* The problem *
Each line from the start of the entries through the line that contains "Gameplay with a controller (PlayStation" should be output exactly, please.

════════

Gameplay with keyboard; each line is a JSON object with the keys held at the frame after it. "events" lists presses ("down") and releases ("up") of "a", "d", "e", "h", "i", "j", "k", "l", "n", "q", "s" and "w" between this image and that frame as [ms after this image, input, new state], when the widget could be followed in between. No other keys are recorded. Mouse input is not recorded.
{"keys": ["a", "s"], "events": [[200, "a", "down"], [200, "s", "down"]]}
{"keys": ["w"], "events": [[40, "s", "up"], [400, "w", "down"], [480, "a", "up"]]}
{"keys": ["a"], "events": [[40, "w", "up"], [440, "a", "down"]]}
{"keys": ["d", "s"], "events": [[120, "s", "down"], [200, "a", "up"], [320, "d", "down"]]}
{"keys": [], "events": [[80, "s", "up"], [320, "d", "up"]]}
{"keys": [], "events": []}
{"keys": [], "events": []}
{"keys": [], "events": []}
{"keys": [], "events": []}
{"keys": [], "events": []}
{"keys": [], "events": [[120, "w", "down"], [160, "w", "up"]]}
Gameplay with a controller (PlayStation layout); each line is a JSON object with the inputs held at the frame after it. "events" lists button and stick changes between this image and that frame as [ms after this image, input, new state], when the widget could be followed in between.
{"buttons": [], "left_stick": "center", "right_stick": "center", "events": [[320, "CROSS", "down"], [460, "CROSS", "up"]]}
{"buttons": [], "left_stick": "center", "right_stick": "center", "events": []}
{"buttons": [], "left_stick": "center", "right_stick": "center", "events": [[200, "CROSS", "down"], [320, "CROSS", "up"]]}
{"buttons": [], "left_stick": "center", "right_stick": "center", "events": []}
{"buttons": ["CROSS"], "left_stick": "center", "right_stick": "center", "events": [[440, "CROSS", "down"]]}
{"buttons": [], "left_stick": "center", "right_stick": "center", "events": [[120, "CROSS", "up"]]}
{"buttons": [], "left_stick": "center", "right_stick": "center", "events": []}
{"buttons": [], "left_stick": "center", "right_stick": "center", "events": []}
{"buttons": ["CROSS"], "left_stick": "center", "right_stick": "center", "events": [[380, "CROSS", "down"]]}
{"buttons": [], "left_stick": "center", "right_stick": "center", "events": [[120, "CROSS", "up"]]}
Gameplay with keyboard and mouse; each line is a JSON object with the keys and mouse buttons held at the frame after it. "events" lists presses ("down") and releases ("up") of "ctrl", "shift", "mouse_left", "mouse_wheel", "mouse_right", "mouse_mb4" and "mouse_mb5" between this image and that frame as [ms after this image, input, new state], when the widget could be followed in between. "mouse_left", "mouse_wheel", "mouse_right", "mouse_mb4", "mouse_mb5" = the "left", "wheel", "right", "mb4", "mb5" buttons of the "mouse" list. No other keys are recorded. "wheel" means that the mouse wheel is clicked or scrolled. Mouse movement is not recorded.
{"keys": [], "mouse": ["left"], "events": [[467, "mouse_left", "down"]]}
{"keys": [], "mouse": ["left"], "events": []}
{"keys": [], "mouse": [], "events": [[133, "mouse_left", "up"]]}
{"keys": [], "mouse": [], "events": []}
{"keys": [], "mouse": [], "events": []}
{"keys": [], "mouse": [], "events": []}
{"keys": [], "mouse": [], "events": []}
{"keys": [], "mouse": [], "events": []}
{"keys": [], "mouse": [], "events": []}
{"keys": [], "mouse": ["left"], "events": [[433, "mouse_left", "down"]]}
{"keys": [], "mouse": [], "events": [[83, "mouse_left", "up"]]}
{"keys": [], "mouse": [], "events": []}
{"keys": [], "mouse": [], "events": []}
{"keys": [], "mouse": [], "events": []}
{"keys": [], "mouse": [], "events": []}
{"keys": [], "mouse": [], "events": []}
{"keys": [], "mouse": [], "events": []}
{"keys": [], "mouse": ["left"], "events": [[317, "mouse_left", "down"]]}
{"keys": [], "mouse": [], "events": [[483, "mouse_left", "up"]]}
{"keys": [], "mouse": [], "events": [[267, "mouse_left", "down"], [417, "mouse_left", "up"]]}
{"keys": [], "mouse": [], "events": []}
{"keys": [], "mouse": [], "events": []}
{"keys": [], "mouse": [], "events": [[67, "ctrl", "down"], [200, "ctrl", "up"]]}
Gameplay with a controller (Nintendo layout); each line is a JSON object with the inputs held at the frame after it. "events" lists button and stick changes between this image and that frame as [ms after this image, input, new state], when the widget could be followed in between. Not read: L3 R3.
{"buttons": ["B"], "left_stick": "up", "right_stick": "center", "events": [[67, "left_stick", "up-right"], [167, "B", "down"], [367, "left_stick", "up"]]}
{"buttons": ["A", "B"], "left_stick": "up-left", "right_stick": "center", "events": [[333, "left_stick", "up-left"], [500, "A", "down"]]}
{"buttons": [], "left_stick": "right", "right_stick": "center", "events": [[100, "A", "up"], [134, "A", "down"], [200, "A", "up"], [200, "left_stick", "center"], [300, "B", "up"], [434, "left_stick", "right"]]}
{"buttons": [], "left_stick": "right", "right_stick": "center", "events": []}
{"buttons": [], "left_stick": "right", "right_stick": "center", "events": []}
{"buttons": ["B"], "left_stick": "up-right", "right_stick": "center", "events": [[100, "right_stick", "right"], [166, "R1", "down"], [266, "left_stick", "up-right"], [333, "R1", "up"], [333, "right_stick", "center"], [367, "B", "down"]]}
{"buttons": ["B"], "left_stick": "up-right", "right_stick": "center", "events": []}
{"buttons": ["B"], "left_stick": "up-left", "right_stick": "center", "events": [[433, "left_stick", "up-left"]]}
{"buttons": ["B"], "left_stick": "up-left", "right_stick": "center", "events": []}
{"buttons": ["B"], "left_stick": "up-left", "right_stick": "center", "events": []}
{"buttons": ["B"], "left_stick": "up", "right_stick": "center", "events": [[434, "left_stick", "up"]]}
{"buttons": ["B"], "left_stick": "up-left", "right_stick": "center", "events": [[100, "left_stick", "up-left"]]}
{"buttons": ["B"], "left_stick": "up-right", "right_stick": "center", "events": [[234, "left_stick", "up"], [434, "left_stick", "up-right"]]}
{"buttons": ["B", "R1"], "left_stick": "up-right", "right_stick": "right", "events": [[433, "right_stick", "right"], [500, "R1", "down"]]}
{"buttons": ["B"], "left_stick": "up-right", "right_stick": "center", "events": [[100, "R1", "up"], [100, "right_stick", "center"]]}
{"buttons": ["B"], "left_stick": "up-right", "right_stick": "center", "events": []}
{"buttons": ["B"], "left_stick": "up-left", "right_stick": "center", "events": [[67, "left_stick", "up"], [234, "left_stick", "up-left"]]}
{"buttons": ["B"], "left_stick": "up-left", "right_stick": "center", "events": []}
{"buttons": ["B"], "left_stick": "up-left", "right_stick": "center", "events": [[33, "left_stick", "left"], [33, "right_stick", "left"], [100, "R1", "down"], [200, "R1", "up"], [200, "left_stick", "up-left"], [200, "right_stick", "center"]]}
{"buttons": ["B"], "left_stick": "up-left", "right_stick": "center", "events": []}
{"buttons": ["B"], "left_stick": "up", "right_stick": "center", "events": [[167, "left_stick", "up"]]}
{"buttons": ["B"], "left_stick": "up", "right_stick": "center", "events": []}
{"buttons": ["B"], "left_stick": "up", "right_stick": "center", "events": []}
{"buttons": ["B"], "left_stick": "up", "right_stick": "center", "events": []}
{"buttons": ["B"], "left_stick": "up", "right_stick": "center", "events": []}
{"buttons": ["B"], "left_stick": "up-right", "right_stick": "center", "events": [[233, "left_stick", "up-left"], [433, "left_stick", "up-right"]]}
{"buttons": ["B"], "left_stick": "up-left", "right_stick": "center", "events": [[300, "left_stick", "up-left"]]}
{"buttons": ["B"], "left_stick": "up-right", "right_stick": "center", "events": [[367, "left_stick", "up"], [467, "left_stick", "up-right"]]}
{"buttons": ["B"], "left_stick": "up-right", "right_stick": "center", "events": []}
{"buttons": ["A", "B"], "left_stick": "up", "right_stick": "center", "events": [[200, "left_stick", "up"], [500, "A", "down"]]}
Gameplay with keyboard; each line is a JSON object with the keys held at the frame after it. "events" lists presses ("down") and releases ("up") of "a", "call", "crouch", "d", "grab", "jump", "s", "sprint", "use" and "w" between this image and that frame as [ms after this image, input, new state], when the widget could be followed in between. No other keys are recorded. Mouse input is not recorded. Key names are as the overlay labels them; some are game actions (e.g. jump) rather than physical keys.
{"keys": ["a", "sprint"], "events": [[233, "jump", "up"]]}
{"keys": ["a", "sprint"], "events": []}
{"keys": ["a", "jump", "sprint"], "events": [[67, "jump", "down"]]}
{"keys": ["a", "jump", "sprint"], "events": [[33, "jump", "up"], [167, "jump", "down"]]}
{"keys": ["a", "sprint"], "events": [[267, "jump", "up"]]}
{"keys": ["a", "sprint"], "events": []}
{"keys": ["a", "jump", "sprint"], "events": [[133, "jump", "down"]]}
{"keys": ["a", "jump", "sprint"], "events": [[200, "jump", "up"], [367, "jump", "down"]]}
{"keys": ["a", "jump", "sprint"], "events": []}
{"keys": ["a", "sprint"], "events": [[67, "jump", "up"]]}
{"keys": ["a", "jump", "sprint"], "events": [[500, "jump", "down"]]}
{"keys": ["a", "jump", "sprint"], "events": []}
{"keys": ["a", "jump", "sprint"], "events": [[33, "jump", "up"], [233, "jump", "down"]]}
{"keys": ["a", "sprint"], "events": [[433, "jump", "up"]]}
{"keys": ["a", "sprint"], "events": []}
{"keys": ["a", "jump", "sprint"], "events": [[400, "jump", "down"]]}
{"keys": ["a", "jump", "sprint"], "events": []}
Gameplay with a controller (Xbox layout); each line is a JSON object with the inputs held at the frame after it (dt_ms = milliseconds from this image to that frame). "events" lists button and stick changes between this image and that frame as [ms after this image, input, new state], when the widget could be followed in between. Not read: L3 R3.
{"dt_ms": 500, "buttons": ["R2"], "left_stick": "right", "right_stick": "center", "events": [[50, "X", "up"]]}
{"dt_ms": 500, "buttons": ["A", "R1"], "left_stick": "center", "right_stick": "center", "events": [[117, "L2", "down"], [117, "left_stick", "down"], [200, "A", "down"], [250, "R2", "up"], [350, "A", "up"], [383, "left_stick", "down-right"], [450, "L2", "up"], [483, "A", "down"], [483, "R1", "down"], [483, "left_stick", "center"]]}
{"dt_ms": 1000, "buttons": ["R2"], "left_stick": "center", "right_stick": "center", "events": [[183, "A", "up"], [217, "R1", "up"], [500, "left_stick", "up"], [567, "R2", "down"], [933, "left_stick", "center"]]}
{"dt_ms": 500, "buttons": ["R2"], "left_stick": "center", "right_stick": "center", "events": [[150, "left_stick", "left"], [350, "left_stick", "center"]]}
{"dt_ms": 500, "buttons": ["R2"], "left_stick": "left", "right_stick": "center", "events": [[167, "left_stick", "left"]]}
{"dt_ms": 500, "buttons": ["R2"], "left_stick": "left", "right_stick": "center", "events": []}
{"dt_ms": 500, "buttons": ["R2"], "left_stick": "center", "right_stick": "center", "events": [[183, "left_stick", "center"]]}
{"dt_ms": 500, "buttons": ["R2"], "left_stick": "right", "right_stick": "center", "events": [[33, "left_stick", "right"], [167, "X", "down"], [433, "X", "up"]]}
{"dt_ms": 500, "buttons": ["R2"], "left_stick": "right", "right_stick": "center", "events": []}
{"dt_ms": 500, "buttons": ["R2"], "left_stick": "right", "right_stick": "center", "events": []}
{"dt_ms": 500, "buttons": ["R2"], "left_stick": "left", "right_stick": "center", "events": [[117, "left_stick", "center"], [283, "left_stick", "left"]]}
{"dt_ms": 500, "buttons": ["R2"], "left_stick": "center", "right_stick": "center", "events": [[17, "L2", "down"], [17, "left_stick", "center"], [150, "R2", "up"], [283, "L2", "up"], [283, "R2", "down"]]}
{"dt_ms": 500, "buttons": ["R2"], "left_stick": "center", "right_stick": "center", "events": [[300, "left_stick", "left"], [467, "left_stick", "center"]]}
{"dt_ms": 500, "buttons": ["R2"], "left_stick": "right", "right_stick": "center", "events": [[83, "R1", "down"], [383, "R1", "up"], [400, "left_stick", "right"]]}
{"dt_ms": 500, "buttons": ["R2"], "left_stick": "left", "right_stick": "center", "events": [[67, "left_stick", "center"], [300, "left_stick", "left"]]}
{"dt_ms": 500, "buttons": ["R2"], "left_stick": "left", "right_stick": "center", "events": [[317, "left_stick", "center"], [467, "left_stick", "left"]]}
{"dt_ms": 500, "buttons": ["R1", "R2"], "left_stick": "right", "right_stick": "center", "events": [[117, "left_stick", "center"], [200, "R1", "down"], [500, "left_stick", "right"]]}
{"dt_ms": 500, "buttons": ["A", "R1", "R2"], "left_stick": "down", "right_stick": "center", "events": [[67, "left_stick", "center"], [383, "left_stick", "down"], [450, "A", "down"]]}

════════

* Answer to the exercise *
Gameplay with keyboard; each line is a JSON object with the keys held at the frame after it. "events" lists presses ("down") and releases ("up") of "a", "d", "e", "h", "i", "j", "k", "l", "n", "q", "s" and "w" between this image and that frame as [ms after this image, input, new state], when the widget could be followed in between. No other keys are recorded. Mouse input is not recorded.
{"keys": ["a", "s"], "events": [[200, "a", "down"], [200, "s", "down"]]}
{"keys": ["w"], "events": [[40, "s", "up"], [400, "w", "down"], [480, "a", "up"]]}
{"keys": ["a"], "events": [[40, "w", "up"], [440, "a", "down"]]}
{"keys": ["d", "s"], "events": [[120, "s", "down"], [200, "a", "up"], [320, "d", "down"]]}
{"keys": [], "events": [[80, "s", "up"], [320, "d", "up"]]}
{"keys": [], "events": []}
{"keys": [], "events": []}
{"keys": [], "events": []}
{"keys": [], "events": []}
{"keys": [], "events": []}
{"keys": [], "events": [[120, "w", "down"], [160, "w", "up"]]}
Gameplay with a controller (PlayStation layout); each line is a JSON object with the inputs held at the frame after it. "events" lists button and stick changes between this image and that frame as [ms after this image, input, new state], when the widget could be followed in between.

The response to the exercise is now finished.